In December,
2013, the economy lost 45,900 jobs instead of gaining what economists projected
would be 14,000 jobs. The unemployment
rate rose to 7.2 per cent from 6.9 per cent in November and the dollar started
to tank.
Then
Statistics Canada reported on February 7, 2014 that the Canadian economy added
29,400 jobs in January and the unemployment rate declined 0.2 percentage points
to 7.0 per cent. Analysts had estimated 20,000 jobs would be added last month. The unemployment rate also slid 0.2
percentage points from December to 7.0 per cent for the first month of the year
as the number of full-time jobs increased.
It’s
hard to determine what those numbers mean. Is the economy healthy or not? The
January numbers did offset the December losses somewhat, which means the
economy is generating approximately 15,000 jobs a month. That’s not bad, but nothing to write home
about, wrote CIBC Deputy Chief Economist Benjamin Tal in his Weekly Market
Insight report.
Minister
of Finance Jim Flaherty said the said the job trend was good. "This is
comforting as we plan the budget and plan modest, steady job growth in
Canada," he said in a Globe and Mail report.
But
a few economists remain cautious although it does represent a “nice recovery”

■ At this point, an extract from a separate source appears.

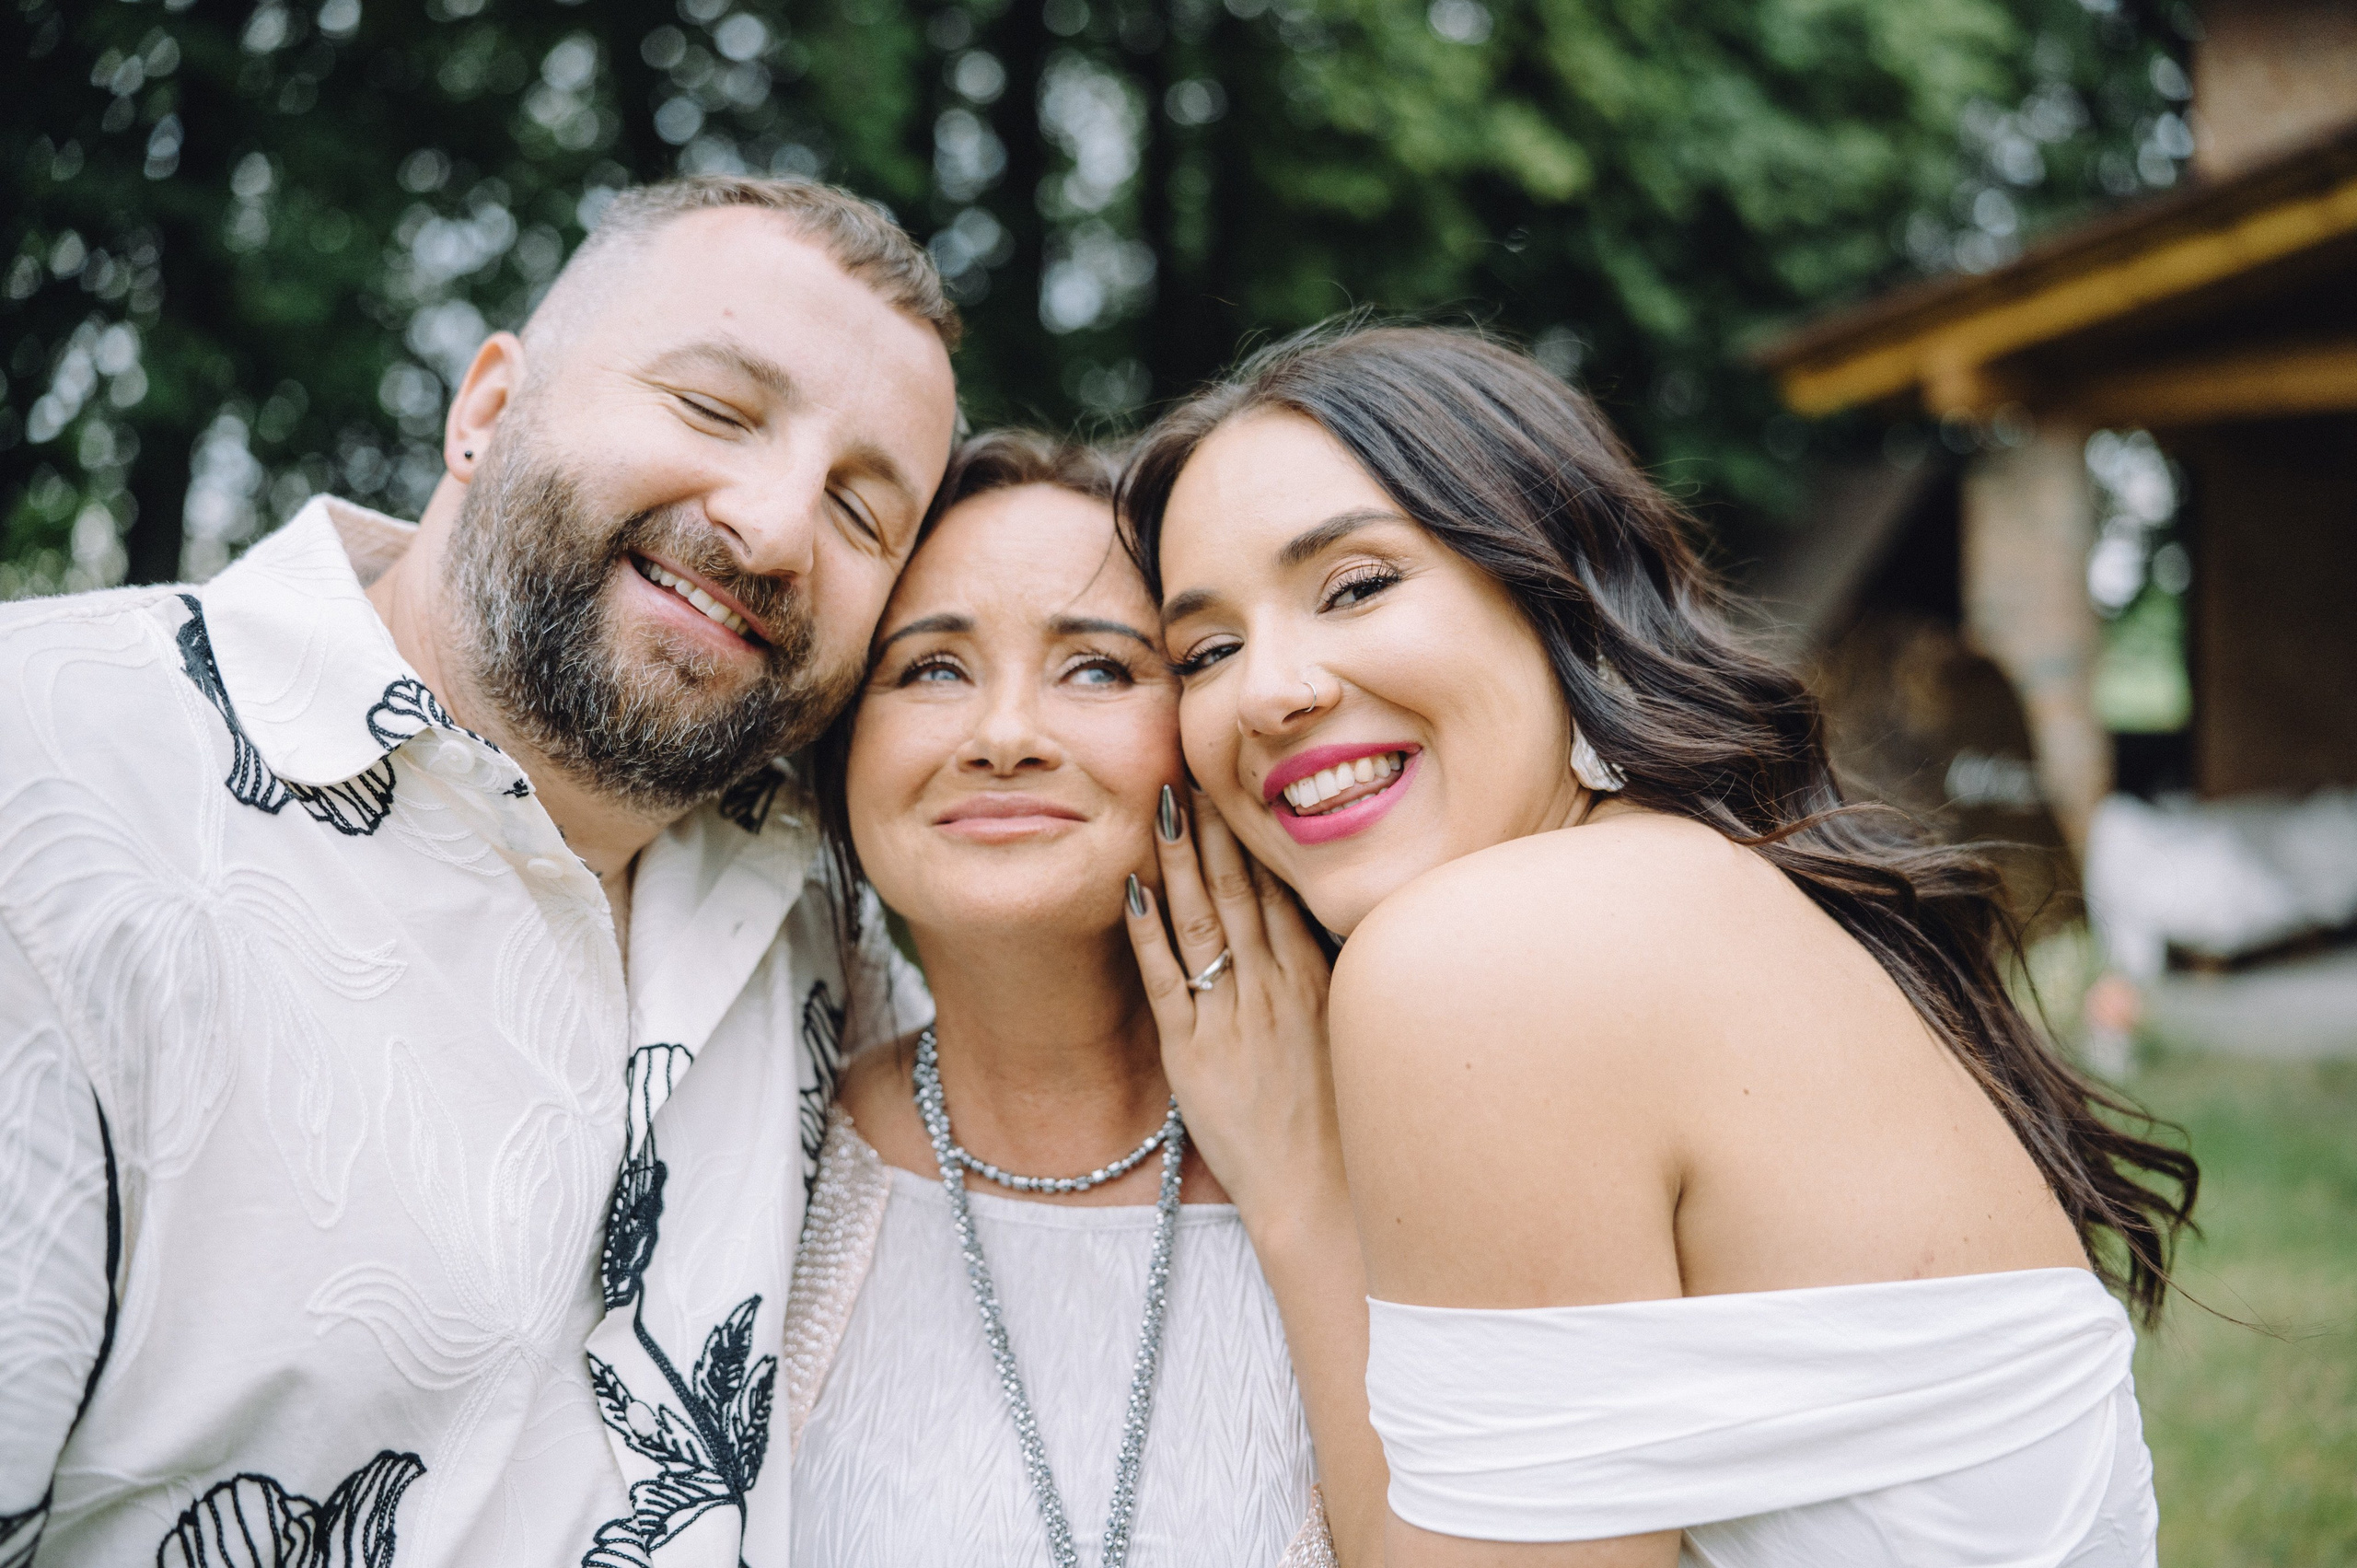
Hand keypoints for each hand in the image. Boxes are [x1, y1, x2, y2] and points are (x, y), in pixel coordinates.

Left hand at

said BMO Capital Markets chief economist Doug Porter, in a report. “In other
words, the underlying trend in job growth is just firm enough to keep up with
labour force population growth -- no better, no worse."
A
more important indicator is the export market, which many economists and the
Bank of Canada hope will lead Canada out of a sluggish economy. The trade
deficit has widened $1.7 billion in December. This was a billion wider than the
market expected. Right now, the economy has
paused, or at least that’s what a few economists are saying.
The
export market is key to Canada’s growth because without an active export
market, Canadian goods are not leaving the country and no outside money is
getting in. A healthy export market means more jobs as the manufacturing sector
gears up to meet demand. It also means more investor confidence and a growing
economy.
Tal
says Canada is in a non-linear recovery, but also says that, economically, the
upcoming months will be uninspiring. Add the trade deficit to very low
inflation, and a devalued
loonie and we have an under performing
economy.
Instead of focusing so much on
house prices and debt, a new consideration with our economy is that we are now
lagging behind the G7 countries, which have already started their recoveries.